• Instructions for the task: Your response should contain each line of the data that includes "levels".

[Stored entries]

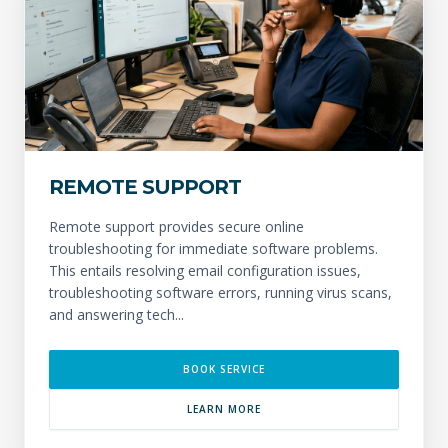
REMOTE SUPPORT
Remote support provides secure online
troubleshooting for immediate software problems.
This entails resolving email configuration issues,
troubleshooting software errors, running virus scans,
and answering tech...
BOOK SERVICE
LEARN MORE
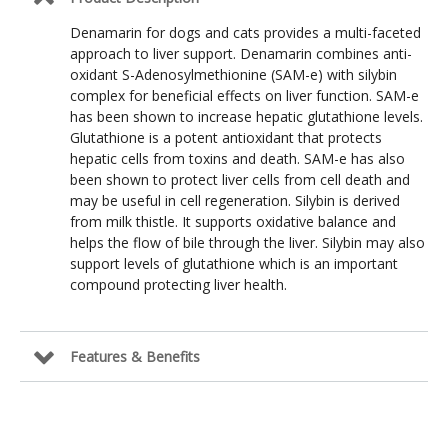
Denamarin for dogs and cats provides a multi-faceted
approach to liver support. Denamarin combines anti-
oxidant S-Adenosylmethionine (SAM-e) with silybin
complex for beneficial effects on liver function. SAM-e
has been shown to increase hepatic glutathione levels.
Glutathione is a potent antioxidant that protects
hepatic cells from toxins and death. SAM-e has also
been shown to protect liver cells from cell death and
may be useful in cell regeneration. Silybin is derived
from milk thistle. It supports oxidative balance and
helps the flow of bile through the liver. Silybin may also
support levels of glutathione which is an important
compound protecting liver health.
Features & Benefits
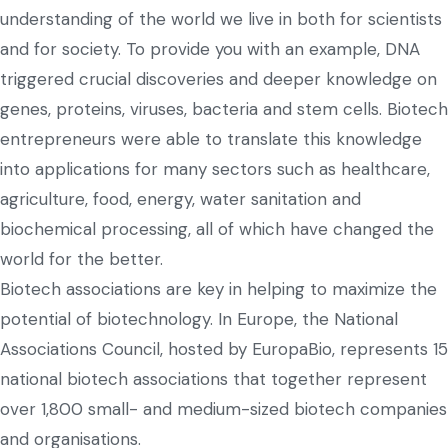
understanding of the world we live in both for scientists
and for society. To provide you with an example, DNA
triggered crucial discoveries and deeper knowledge on
genes, proteins, viruses, bacteria and stem cells. Biotech
entrepreneurs were able to translate this knowledge
into applications for many sectors such as healthcare,
agriculture, food, energy, water sanitation and
biochemical processing, all of which have changed the
world for the better.
Biotech associations are key in helping to maximize the
potential of biotechnology. In Europe, the National
Associations Council, hosted by EuropaBio, represents 15
national biotech associations that together represent
over 1,800 small- and medium-sized biotech companies
and organisations.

• Reply:
has been shown to increase hepatic glutathione levels.
support levels of glutathione which is an important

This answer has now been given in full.